▶

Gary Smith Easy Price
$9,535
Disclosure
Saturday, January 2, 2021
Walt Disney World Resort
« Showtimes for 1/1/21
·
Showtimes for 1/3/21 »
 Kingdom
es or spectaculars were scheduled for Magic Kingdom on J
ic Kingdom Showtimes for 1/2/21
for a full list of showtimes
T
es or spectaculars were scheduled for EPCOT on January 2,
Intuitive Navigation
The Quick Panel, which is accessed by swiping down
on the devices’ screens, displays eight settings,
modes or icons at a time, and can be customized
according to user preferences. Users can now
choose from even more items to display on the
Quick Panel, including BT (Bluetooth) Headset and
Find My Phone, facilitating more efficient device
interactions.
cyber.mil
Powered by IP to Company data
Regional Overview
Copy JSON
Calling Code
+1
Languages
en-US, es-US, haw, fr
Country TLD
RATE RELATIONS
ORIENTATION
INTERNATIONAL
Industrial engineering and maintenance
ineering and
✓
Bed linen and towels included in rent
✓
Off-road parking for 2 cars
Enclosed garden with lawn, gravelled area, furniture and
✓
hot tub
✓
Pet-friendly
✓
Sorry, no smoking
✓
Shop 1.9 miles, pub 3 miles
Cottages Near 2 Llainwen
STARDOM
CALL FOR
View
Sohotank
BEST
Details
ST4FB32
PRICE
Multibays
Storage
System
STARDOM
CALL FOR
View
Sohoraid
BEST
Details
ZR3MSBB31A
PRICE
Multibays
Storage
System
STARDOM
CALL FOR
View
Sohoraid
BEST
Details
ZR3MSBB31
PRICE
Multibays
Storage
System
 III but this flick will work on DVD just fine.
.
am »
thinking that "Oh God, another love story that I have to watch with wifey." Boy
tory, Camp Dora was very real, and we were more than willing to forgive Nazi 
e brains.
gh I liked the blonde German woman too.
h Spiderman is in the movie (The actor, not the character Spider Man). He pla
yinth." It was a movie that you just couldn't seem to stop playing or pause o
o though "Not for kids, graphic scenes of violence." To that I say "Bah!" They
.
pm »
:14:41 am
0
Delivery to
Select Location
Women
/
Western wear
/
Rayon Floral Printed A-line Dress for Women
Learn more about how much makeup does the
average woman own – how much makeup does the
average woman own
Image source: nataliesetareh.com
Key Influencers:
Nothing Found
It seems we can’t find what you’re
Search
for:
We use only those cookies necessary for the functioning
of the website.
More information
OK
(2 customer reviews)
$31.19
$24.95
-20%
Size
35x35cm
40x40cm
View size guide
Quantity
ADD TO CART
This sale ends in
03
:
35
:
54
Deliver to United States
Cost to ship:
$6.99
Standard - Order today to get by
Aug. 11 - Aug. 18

◀

● **WHAT NEEDS TO BE DONE**: Retype all the data verbatim.

● **PROBLEM SOLUTION**:
Gary Smith Easy Price
$9,535
Disclosure
Saturday, January 2, 2021
Walt Disney World Resort
« Showtimes for 1/1/21
·
Showtimes for 1/3/21 »
 Kingdom
es or spectaculars were scheduled for Magic Kingdom on J
ic Kingdom Showtimes for 1/2/21
for a full list of showtimes
T
es or spectaculars were scheduled for EPCOT on January 2,
Intuitive Navigation
The Quick Panel, which is accessed by swiping down
on the devices’ screens, displays eight settings,
modes or icons at a time, and can be customized
according to user preferences. Users can now
choose from even more items to display on the
Quick Panel, including BT (Bluetooth) Headset and
Find My Phone, facilitating more efficient device
interactions.
cyber.mil
Powered by IP to Company data
Regional Overview
Copy JSON
Calling Code
+1
Languages
en-US, es-US, haw, fr
Country TLD
RATE RELATIONS
ORIENTATION
INTERNATIONAL
Industrial engineering and maintenance
ineering and
✓
Bed linen and towels included in rent
✓
Off-road parking for 2 cars
Enclosed garden with lawn, gravelled area, furniture and
✓
hot tub
✓
Pet-friendly
✓
Sorry, no smoking
✓
Shop 1.9 miles, pub 3 miles
Cottages Near 2 Llainwen
STARDOM
CALL FOR
View
Sohotank
BEST
Details
ST4FB32
PRICE
Multibays
Storage
System
STARDOM
CALL FOR
View
Sohoraid
BEST
Details
ZR3MSBB31A
PRICE
Multibays
Storage
System
STARDOM
CALL FOR
View
Sohoraid
BEST
Details
ZR3MSBB31
PRICE
Multibays
Storage
System
 III but this flick will work on DVD just fine.
.
am »
thinking that "Oh God, another love story that I have to watch with wifey." Boy
tory, Camp Dora was very real, and we were more than willing to forgive Nazi 
e brains.
gh I liked the blonde German woman too.
h Spiderman is in the movie (The actor, not the character Spider Man). He pla
yinth." It was a movie that you just couldn't seem to stop playing or pause o
o though "Not for kids, graphic scenes of violence." To that I say "Bah!" They
.
pm »
:14:41 am
0
Delivery to
Select Location
Women
/
Western wear
/
Rayon Floral Printed A-line Dress for Women
Learn more about how much makeup does the
average woman own – how much makeup does the
average woman own
Image source: nataliesetareh.com
Key Influencers:
Nothing Found
It seems we can’t find what you’re
Search
for:
We use only those cookies necessary for the functioning
of the website.
More information
OK
(2 customer reviews)
$31.19
$24.95
-20%
Size
35x35cm
40x40cm
View size guide
Quantity
ADD TO CART
This sale ends in
03
:
35
:
54
Deliver to United States
Cost to ship:
$6.99
Standard - Order today to get by
Aug. 11 - Aug. 18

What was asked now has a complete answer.